Naturally, rock politics being what they are, I was introduced to Chet Helms -- but not to that spawn of Satan Bill Graham, who was trying to ruin everything for everyone, although it had to be admitted his dances were pretty cool, too. And so, after interviewing the Cohen brothers at the Psychedelic Shop, and the editor of the San Francisco Oracle, and a couple of Diggers (who of course denied being Diggers), I went to the offices of the Family Dog and talked to Helms, who spoke in a voice so quiet it was hard to believe he was in such an important position. At the end of our talk, he asked me if I liked posters. Sure, I told him, and, after signing me up on the mailing list for post cards announcing each week's dance (and signing up my girlfriend, too -- why not?), he gave me one of each of the posters up to that date. I rolled them up, put them in a tube, and, I believe, checked them with my luggage when I flew back.

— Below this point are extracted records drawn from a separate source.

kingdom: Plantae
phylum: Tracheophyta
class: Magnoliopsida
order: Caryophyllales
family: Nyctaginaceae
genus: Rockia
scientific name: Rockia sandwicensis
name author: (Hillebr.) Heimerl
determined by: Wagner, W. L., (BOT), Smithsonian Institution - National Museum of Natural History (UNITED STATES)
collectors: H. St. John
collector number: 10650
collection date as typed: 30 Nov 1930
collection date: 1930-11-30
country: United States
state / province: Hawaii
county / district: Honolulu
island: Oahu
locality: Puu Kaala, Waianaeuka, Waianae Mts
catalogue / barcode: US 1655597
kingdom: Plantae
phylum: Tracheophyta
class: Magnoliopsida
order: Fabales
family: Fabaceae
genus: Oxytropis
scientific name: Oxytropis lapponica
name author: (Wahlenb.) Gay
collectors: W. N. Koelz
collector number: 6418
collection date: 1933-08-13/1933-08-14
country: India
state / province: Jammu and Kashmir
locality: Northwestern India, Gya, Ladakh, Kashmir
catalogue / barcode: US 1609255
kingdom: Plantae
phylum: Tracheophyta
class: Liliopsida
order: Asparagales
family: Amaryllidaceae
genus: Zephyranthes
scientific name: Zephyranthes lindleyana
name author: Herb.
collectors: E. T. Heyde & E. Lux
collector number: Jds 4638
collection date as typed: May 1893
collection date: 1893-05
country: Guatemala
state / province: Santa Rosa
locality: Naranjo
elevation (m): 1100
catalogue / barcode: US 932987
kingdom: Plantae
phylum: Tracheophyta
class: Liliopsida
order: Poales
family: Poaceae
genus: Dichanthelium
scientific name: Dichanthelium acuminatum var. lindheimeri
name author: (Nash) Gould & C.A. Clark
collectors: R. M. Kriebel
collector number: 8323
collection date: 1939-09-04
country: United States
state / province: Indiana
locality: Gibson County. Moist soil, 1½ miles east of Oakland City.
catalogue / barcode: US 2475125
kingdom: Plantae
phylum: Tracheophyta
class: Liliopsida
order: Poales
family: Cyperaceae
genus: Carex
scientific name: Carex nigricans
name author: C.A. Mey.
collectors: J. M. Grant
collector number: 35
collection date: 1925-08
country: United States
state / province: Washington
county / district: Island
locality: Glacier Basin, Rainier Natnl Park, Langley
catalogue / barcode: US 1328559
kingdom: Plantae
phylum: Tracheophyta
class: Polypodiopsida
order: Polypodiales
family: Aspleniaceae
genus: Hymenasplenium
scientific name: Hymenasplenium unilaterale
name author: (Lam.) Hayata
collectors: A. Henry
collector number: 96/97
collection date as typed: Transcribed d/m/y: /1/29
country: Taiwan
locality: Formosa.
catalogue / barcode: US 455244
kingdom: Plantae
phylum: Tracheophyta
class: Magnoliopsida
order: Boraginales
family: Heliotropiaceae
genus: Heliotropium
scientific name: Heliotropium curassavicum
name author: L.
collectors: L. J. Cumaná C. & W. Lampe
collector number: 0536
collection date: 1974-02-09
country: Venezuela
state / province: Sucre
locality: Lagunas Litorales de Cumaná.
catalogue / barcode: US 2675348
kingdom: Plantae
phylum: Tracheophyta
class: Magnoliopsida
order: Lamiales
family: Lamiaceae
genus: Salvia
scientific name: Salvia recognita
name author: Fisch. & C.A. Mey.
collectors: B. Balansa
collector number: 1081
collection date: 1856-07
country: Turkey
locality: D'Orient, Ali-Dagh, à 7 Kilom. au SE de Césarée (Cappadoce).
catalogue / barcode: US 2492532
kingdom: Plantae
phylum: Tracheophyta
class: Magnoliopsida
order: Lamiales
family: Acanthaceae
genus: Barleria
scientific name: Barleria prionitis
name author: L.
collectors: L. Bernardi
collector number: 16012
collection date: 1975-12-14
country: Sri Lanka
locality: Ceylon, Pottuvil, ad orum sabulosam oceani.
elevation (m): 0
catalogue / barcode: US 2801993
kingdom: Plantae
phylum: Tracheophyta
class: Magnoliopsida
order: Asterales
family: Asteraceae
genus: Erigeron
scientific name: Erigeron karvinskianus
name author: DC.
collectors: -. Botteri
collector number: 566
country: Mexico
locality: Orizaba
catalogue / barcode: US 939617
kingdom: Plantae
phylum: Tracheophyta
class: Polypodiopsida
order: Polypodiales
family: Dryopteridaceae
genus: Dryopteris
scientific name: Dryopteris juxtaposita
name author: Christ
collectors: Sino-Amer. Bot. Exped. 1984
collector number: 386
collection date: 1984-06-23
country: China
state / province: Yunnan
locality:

I have a lot of memories about that visit: watching (and recording on the newfangled cartridge tape recorder -- cassettes, they were called -- that someone had given me to use) Big Brother and the Holding Company with Janis Joplin from the vantage point of the light-show booth at the Avalon; meeting her a couple of days later as I walked with Luria down Haight Streeet, and Janis being so happy I'd liked her that she jumped out of the car and kissed me on my cheek; becoming so entranced by San Francisco that I vowed I'd move there some day; buying a koto-like stringed instrument from China called a cheng for practically nothing at Cost Plus; flying back impatient to tell Paul all about it -- and, of course, to tell my girlfriend about the new society that we'd be bringing our kids up in some day.

Of course, there were disappointments ahead. For one thing, the Aspen people dragged their feet, and my long article got reduced to a couple of quotes from Alan Cohen on a poster of an abstract photo Steve Schapiro had shot at the Avalon, an evening that had clearly made a deep impression on him. For another, nobody could stand my Janis Joplin recordings -- she didn't sound like anything on the radio! Most immediately and worst of all, I got back to the Crawdaddy! offices late at night after the cross-country flight to find some woman I'd never seen working there who initially refused to let me stay in my own bed, but relented on the grounds that she'd have to ask Paul -- who had gone on the road somewhere -- who I was, and if I wasn't who I said I was she'd call the cops. I quit the next day, and got ready to go back to school.

But man, with that roll of posters, my dorm room was going to be the coolest one on campus!

3 comments:

William Thirteen said...

a delight... you're right, it would be even better if you fleshed it out and made it feature length...

Bowleserised said...

You moved your blog AND you've been writing up a storm. Sorry I only just realised...

BiB said...

Yes, a flipping good read. I'm sorry I'd missed the move too. Still, have caught back up now.